CAT Sports, which will produce the world championship Sept. 15 at Walt Disney World in Orlando, Fla., held a news conference at the Sheraton Inner Harbor, as much to showcase the event as to inform the press and public on the progress of the 40-country championships.

One of the stipulations in CAT's contract to produce the meet this year is $100,000 in prize money, said Carl Thomas, president of CAT Sports, Inc.

"I'm sure that's why they had to have $100,000," said Schmidt, referring to the last year's professional flight.

The decision on the Olympics will come about a week after the world championships. And Les McDonald, president of the International Triathlon Union, said he and his colleagues are "keeping our fingers crossed, and not only that, we're doing all the right things.

"We've said from the beginning that people make a living at this and that won't stand in the way.
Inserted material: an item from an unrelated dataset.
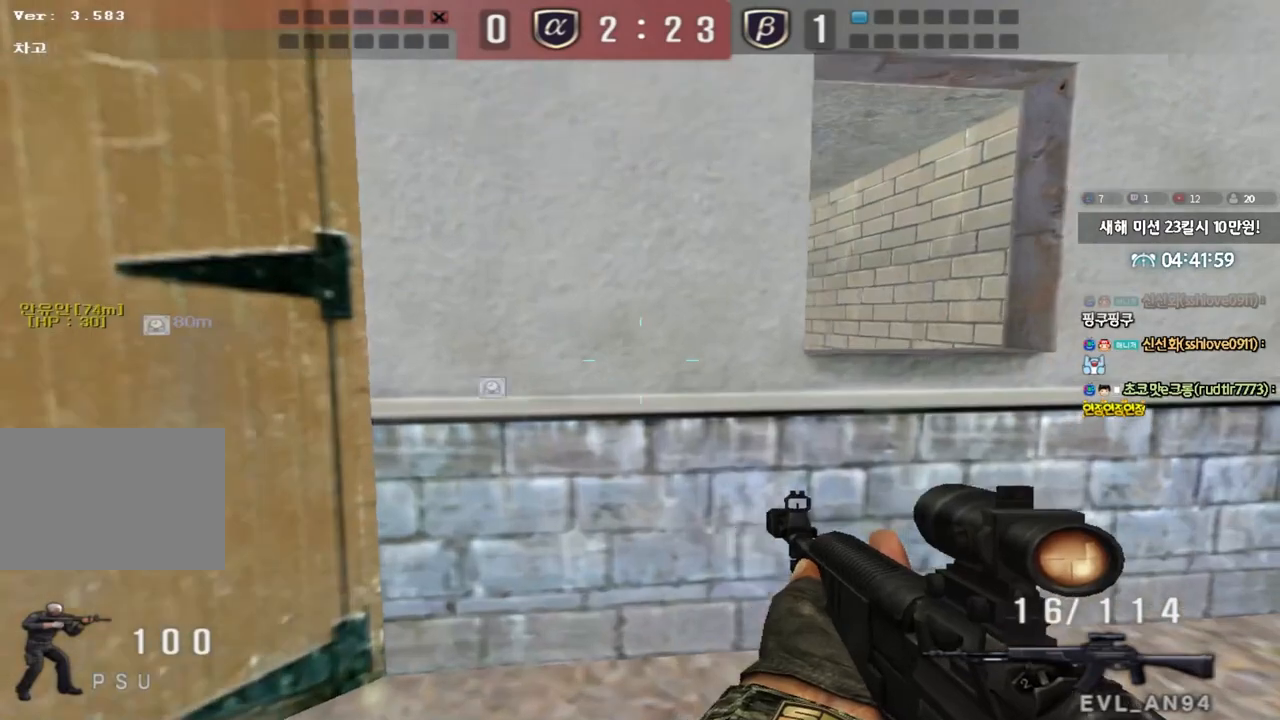
{"keys": ["shift"], "events": [[183, "d", "up"], [183, "w", "up"], [233, "shift", "down"], [283, "a", "down"], [417, "a", "up"]]}
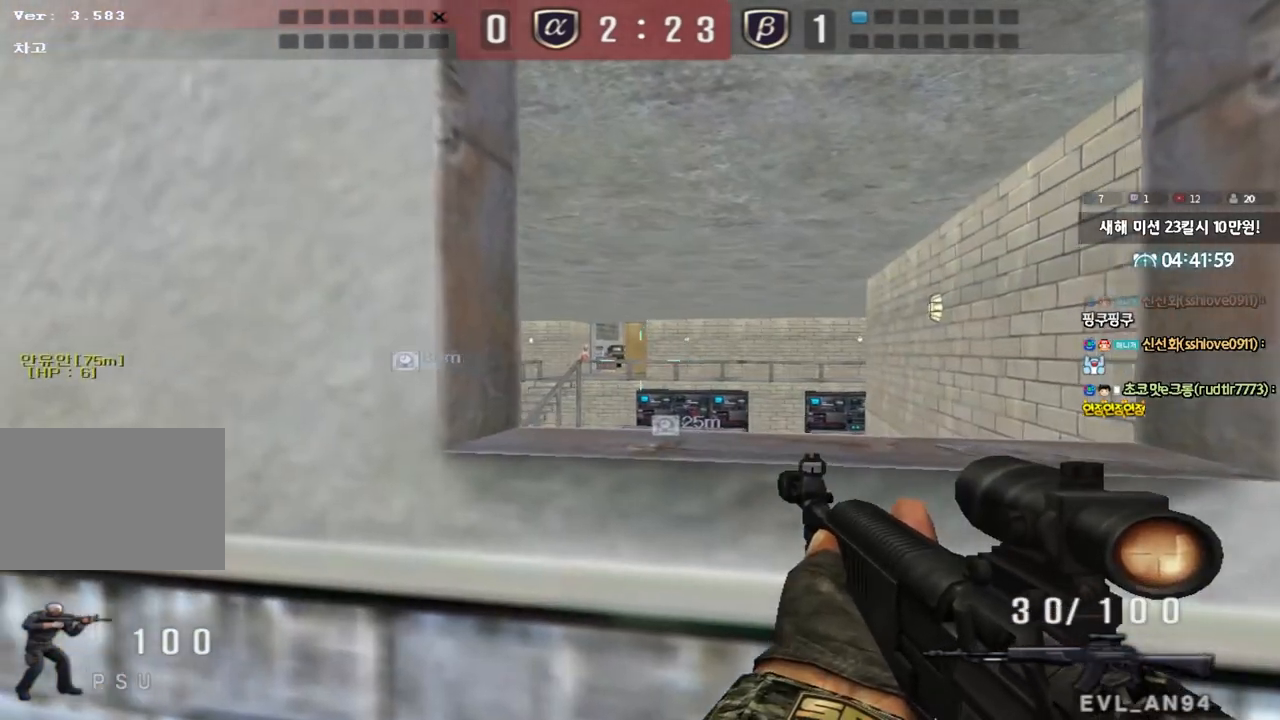
{"keys": ["a", "shift", "w"], "events": [[133, "a", "down"], [233, "a", "up"], [483, "a", "down"], [500, "w", "down"]]}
But at the same time, we're cognizant some people in the IOC are still not happy with professional athletes and we advise everyone to use the word 'elite' and not 'professional.' It's just a reality of the times."

From the beginning 14 years ago in California, triathlons never pretended to be anything but professional endeavors. The number of hours necessary to train for the three kinds of racing requires full-time commitment.

"There's no reason to get paid to be in the Olympics. You get paid just being there," said Mike Pigg, 1988 triathlete of the year who acknowledged he could not feel that way about the rest of the season. "There's no conflict getting prize money one weekend and racing for the Olympics the next. {Prize money} is the way the sport evolved -- it's the only way to sustain elite competition. It's allowed us to put all our attention on training."

Pigg, Schmidt and other elite and amateur athletes (2,000 in all) will compete Sunday in the U.S. Triathlon Series race here. The swim portion is at Gunpowder Falls State Park and from there the athletes cycle and run to the Inner Harbor. The Baltimore stop is third on the 12-race series, culminating in the national championships in Las Vegas Oct. 20. Prize money is awarded at each stop as well as for accumulating the most points for the series. Pigg took top honors from 1986 to 1988.